DATA PROVIDED
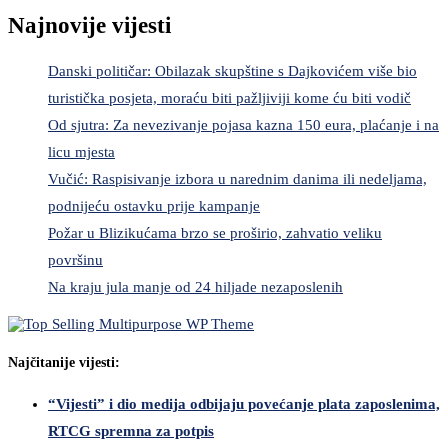
Najnovije vijesti
Danski političar: Obilazak skupštine s Dajkovićem više bio
turistička posjeta, moraću biti pažljiviji kome ću biti vodič
Od sjutra: Za nevezivanje pojasa kazna 150 eura, plaćanje i na
licu mjesta
Vučić: Raspisivanje izbora u narednim danima ili nedeljama,
podnijeću ostavku prije kampanje
Požar u Blizikućama brzo se proširio, zahvatio veliku
površinu
Na kraju jula manje od 24 hiljade nezaposlenih
Najčitanije vijesti:
“Vijesti” i dio medija odbijaju povećanje plata zaposlenima,
RTCG spremna za potpis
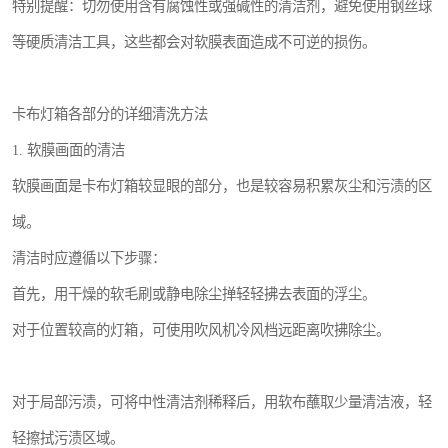
特别提醒：切勿使用含有腐蚀性或强碱性的清洁剂，避免使用钢丝球
等硬质清洁工具，这些都会对软膜表面造成不可逆的损伤。
卡布灯箱各部分的详细清洗方法
1. 软膜画面的清洁
软膜画面是卡布灯箱较显眼的部分，也是较容易积累灰尘和污渍的区
域。
清洁时应遵循以下步骤：
首先，用干燥的软毛刷或静电除尘掸轻轻拂去表面的浮尘。
对于位置较高的灯箱，可使用吹风机冷风档远距离吹拂除尘。
对于局部污渍，可将中性清洁剂稀释后，用软布蘸取少量清洁液，轻
轻擦拭污渍区域。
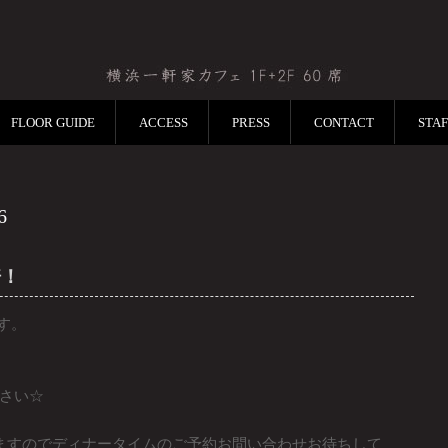
FLOOR GUIDE
ACCESS
PRESS
CONTACT
STA
6
倍！
ます。
さい☆
ますのでディナータイムのご予約お問い合わせお待ちして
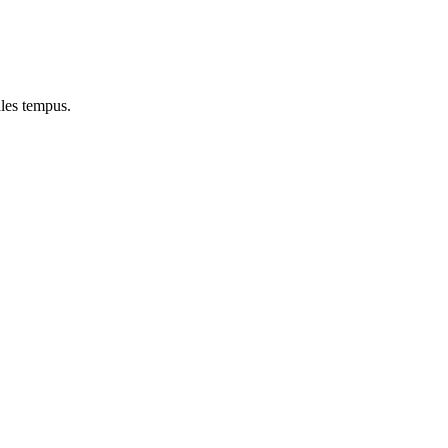
ales tempus.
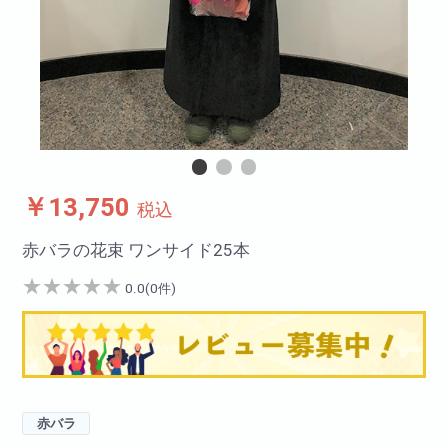
￥13,750
税込
赤バラの花束 ワンサイド25本
★
★
★
★
★
0.0(0件)
赤バラ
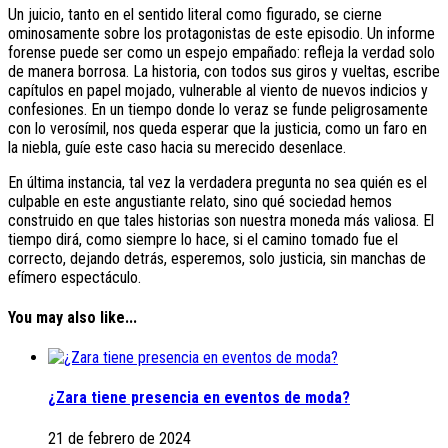
Un juicio, tanto en el sentido literal como figurado, se cierne
ominosamente sobre los protagonistas de este episodio. Un informe
forense puede ser como un espejo empañado: refleja la verdad solo
de manera borrosa. La historia, con todos sus giros y vueltas, escribe
capítulos en papel mojado, vulnerable al viento de nuevos indicios y
confesiones. En un tiempo donde lo veraz se funde peligrosamente
con lo verosímil, nos queda esperar que la justicia, como un faro en
la niebla, guíe este caso hacia su merecido desenlace.
En última instancia, tal vez la verdadera pregunta no sea quién es el
culpable en este angustiante relato, sino qué sociedad hemos
construido en que tales historias son nuestra moneda más valiosa. El
tiempo dirá, como siempre lo hace, si el camino tomado fue el
correcto, dejando detrás, esperemos, solo justicia, sin manchas de
efímero espectáculo.
You may also like...
¿Zara tiene presencia en eventos de moda?
21 de febrero de 2024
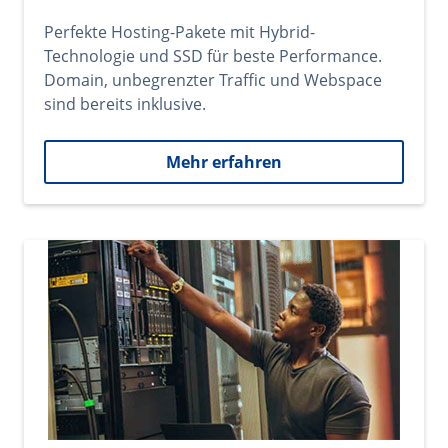
Perfekte Hosting-Pakete mit Hybrid-
Technologie und SSD für beste Performance.
Domain, unbegrenzter Traffic und Webspace
sind bereits inklusive.
Mehr erfahren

TASK INSTRUCTIONS
Copy out the material above in full and exactly, but with no pictures.

WRITTEN SOLUTION
Najnovije vijesti
Danski političar: Obilazak skupštine s Dajkovićem više bio
turistička posjeta, moraću biti pažljiviji kome ću biti vodič
Od sjutra: Za nevezivanje pojasa kazna 150 eura, plaćanje i na
licu mjesta
Vučić: Raspisivanje izbora u narednim danima ili nedeljama,
podnijeću ostavku prije kampanje
Požar u Blizikućama brzo se proširio, zahvatio veliku
površinu
Na kraju jula manje od 24 hiljade nezaposlenih
Najčitanije vijesti:
“Vijesti” i dio medija odbijaju povećanje plata zaposlenima,
RTCG spremna za potpis
特别提醒：切勿使用含有腐蚀性或强碱性的清洁剂，避免使用钢丝球
等硬质清洁工具，这些都会对软膜表面造成不可逆的损伤。
卡布灯箱各部分的详细清洗方法
1. 软膜画面的清洁
软膜画面是卡布灯箱较显眼的部分，也是较容易积累灰尘和污渍的区
域。
清洁时应遵循以下步骤：
首先，用干燥的软毛刷或静电除尘掸轻轻拂去表面的浮尘。
对于位置较高的灯箱，可使用吹风机冷风档远距离吹拂除尘。
对于局部污渍，可将中性清洁剂稀释后，用软布蘸取少量清洁液，轻
轻擦拭污渍区域。
FLOOR GUIDE
ACCESS
PRESS
CONTACT
STA
6
倍！
ます。
さい☆
ますのでディナータイムのご予約お問い合わせお待ちして
ales tempus.
￥13,750
税込
赤バラの花束 ワンサイド25本
★
★
★
★
★
0.0(0件)
赤バラ
Un juicio, tanto en el sentido literal como figurado, se cierne
ominosamente sobre los protagonistas de este episodio. Un informe
forense puede ser como un espejo empañado: refleja la verdad solo
de manera borrosa. La historia, con todos sus giros y vueltas, escribe
capítulos en papel mojado, vulnerable al viento de nuevos indicios y
confesiones. En un tiempo donde lo veraz se funde peligrosamente
con lo verosímil, nos queda esperar que la justicia, como un faro en
la niebla, guíe este caso hacia su merecido desenlace.
En última instancia, tal vez la verdadera pregunta no sea quién es el
culpable en este angustiante relato, sino qué sociedad hemos
construido en que tales historias son nuestra moneda más valiosa. El
tiempo dirá, como siempre lo hace, si el camino tomado fue el
correcto, dejando detrás, esperemos, solo justicia, sin manchas de
efímero espectáculo.
You may also like...
¿Zara tiene presencia en eventos de moda?
21 de febrero de 2024
Perfekte Hosting-Pakete mit Hybrid-
Technologie und SSD für beste Performance.
Domain, unbegrenzter Traffic und Webspace
sind bereits inklusive.
Mehr erfahren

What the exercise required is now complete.